*TEXT UNDER STUDY*:
○ ○ ○ ○ ○

This funding supports the PBC to develop a system of active statutory fee-charging powers, providing a source of income and providing the opportunity for sustainability. This is on top of the $92 million that the government is providing this year to support native title representative bodies so service providers can progress native title claims. The coalition is committed to improving the benefits traditional owners should be able to leverage from owning their own land and we have to wake up land rights. The coalition government is working with Aboriginal and Torres Strait Islander people and communities to support local decision-making process, ensuring local communities have the resources and the authority to support what they actually want.

○ ○ ○ ○ ○

*PROVIDED INFORMATION*:
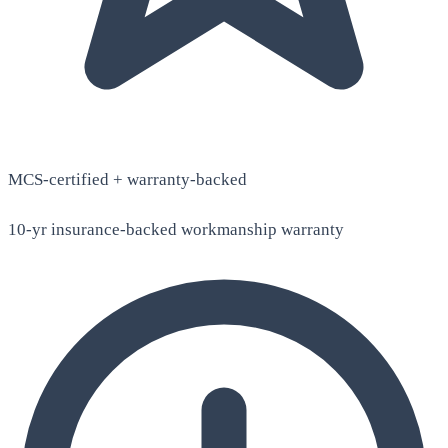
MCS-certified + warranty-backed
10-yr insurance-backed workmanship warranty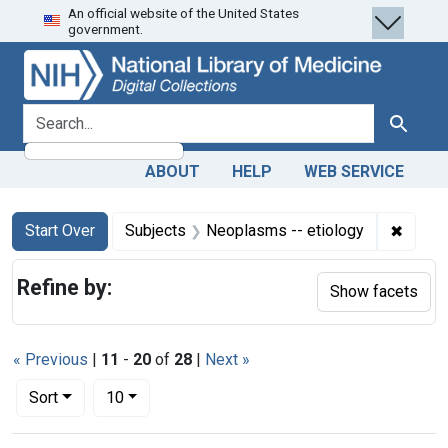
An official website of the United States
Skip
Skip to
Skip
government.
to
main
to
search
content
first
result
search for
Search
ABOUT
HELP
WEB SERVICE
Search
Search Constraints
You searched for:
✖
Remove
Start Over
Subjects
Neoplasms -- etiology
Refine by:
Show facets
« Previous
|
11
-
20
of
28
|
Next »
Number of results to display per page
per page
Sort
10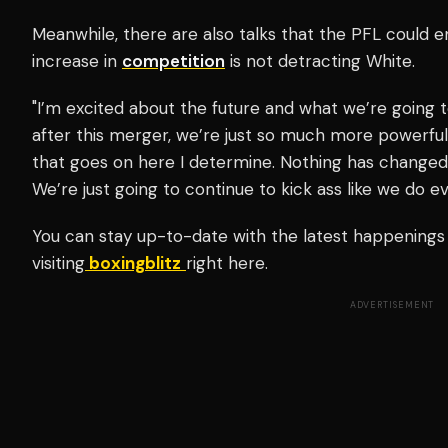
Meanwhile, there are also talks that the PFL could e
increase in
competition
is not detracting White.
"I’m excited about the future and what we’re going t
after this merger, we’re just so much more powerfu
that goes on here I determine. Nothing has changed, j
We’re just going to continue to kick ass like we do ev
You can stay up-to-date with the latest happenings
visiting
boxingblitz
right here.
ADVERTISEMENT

○ ○ ○ ○ ○

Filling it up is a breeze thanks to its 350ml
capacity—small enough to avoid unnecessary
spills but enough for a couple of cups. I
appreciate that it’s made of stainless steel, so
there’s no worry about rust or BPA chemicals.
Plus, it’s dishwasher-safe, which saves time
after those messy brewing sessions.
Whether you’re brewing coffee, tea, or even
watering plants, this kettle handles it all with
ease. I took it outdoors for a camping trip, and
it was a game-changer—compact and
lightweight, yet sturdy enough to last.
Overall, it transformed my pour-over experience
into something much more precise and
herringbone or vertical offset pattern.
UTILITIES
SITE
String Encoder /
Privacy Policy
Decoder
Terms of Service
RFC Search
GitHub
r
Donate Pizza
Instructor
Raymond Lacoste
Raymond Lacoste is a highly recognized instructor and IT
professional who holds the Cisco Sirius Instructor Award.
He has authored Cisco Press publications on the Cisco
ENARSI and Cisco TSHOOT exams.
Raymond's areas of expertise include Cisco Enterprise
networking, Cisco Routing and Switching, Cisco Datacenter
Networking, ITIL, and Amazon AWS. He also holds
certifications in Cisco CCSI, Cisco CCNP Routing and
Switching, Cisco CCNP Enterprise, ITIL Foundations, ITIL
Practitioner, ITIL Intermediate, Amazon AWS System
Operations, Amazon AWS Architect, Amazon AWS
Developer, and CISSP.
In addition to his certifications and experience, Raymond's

○ ○ ○ ○ ○

*EXERCISE BRIEF*:
Transcribe word for word the part of the native title funding text above that begins at the words "This funding supports" and stops after the words "they actually want.".

*RESPONSE TO THIS EXERCISE*:
This funding supports the PBC to develop a system of active statutory fee-charging powers, providing a source of income and providing the opportunity for sustainability. This is on top of the $92 million that the government is providing this year to support native title representative bodies so service providers can progress native title claims. The coalition is committed to improving the benefits traditional owners should be able to leverage from owning their own land and we have to wake up land rights. The coalition government is working with Aboriginal and Torres Strait Islander people and communities to support local decision-making process, ensuring local communities have the resources and the authority to support what they actually want.